Return, word for word, the part of the passage below on Japan's security concerns, starting at "But as every" and ending at "increasingly aggressive rhetoric.".

**Quoted passage:**
────────────────────

When a Chinese squadron recently plowed into the Pacific through Japan's Ryuku archipelago without so much as a salute, Japan got another reminder of its growing vulnerability. That followed an earlier wake-up call when North Korea fired an unannounced missile over the country in 2008.

Japan faces complex issues with both its Chinese and Korean neighbors. China is now Japan's largest trading partner and a platform for Japanese exporters, exploiting China's cheap labor costs. Tokyo also still clings to its old dream of one day opening huge Chinese domestic markets to its manufacturers.

But as every Japanese government makes new professions of improving relations, Beijing is ever ready to exploit the long history of Japanese aggression to its advantage, even as China rushes to copy the Japanese modernization model. And hovering over the East Asian landscape is China's rapidly expanding military and its officers' increasingly aggressive rhetoric.

While Beijing recently approved $10 billion in credits to Pyongyang, Tokyo has just reimposed sanctions against North Korea. The sanctions are intended to shut down Pyongyang's organized crime operations in Japan, as well as apply pressure to end North Korea's weapons programs and force a settlement of the long-standing issue of Japanese nationals kidnapped and still held in the North.

But Japan's unassimilated 1 million Korean ethnics — some brought as wartime slave labor — bedevil its already tortuous international strategy. Tentative moves to give citizenship to these "Zainichi" runs into flak from Japanese traditionalists. But their isolation produces anomalies such as schools operating on communist North Korean curriculum. It also suggests Tokyo's already faltering attempts to supplement the diminishing young labor pool through attracting foreign workers will be extremely difficult, if not doomed.

Beijing's naval foray also dramatized the principal issue now complicating Washington-Tokyo relations. Although both sides continually claim the U.S.-Japan Mutual Defense Treaty as the bedrock of the bilateral relationship, growing collaboration is hindered by failure to implement the contentious 2006 agreement for redeployment of American forces. Reducing U.S. Marines in Okinawa with a buildup on American Guam has stalled because of local political friction that reaches all the way up into Tokyo's new governing coalition.

────────────────────

**Data supplied:**
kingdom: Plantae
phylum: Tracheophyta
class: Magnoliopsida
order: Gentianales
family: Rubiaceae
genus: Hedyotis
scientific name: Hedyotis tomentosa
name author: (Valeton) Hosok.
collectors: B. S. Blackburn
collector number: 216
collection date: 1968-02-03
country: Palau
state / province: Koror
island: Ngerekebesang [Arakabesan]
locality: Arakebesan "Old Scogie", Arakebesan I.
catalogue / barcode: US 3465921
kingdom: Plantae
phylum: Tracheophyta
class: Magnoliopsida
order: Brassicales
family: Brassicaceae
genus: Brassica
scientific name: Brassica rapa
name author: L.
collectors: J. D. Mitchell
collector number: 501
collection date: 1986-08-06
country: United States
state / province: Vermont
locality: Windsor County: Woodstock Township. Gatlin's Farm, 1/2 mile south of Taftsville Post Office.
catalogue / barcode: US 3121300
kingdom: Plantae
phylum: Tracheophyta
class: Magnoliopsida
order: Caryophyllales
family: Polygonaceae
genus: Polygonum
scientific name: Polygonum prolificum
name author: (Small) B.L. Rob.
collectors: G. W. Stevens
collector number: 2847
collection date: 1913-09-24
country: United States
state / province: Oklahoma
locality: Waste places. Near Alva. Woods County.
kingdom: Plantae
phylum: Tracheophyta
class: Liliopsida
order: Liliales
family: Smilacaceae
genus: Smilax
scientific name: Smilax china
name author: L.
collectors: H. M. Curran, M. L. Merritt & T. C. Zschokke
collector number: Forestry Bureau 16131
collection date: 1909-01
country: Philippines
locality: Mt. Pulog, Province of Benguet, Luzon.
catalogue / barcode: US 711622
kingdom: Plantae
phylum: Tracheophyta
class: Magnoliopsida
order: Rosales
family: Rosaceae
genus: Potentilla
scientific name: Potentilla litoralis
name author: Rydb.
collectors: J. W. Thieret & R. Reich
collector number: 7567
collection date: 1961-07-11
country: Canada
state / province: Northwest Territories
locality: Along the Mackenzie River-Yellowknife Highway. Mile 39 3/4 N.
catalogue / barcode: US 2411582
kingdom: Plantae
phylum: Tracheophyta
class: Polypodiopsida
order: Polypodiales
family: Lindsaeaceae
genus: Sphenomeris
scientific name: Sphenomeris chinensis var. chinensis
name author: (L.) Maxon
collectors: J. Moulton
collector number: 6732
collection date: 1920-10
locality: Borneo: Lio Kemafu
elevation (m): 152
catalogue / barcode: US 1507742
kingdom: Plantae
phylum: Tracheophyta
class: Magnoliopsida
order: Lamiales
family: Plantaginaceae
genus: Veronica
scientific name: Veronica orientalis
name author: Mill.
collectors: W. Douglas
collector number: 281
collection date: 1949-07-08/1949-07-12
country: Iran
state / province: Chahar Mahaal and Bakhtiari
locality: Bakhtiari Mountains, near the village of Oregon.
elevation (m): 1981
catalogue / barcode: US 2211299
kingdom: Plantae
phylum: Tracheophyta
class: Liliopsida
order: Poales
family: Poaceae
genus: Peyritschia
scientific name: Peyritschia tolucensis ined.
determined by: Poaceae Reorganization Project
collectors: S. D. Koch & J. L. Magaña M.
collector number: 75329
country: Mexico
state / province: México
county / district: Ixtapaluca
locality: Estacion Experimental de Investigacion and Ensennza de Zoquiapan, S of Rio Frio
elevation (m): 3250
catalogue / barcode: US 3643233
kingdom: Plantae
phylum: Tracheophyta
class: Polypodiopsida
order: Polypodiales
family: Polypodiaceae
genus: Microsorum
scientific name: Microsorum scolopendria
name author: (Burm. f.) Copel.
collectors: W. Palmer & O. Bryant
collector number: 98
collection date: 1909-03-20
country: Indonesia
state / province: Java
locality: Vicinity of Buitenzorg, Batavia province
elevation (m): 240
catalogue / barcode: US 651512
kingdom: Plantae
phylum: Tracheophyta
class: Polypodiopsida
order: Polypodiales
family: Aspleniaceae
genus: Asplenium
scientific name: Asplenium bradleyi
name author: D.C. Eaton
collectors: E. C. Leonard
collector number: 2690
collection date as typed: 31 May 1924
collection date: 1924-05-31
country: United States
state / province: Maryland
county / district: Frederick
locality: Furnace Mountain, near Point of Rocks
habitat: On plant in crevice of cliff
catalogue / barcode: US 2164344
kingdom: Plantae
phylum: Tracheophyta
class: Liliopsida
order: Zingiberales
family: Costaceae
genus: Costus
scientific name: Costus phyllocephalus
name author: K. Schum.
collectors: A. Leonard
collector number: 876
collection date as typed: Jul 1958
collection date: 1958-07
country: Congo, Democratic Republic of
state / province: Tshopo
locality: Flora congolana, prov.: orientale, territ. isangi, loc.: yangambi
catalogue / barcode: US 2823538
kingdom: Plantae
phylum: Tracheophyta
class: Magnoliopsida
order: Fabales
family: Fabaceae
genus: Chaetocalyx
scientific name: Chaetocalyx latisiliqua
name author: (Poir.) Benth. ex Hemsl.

────────────────────

**Response to this exercise:**
But as every Japanese government makes new professions of improving relations, Beijing is ever ready to exploit the long history of Japanese aggression to its advantage, even as China rushes to copy the Japanese modernization model. And hovering over the East Asian landscape is China's rapidly expanding military and its officers' increasingly aggressive rhetoric.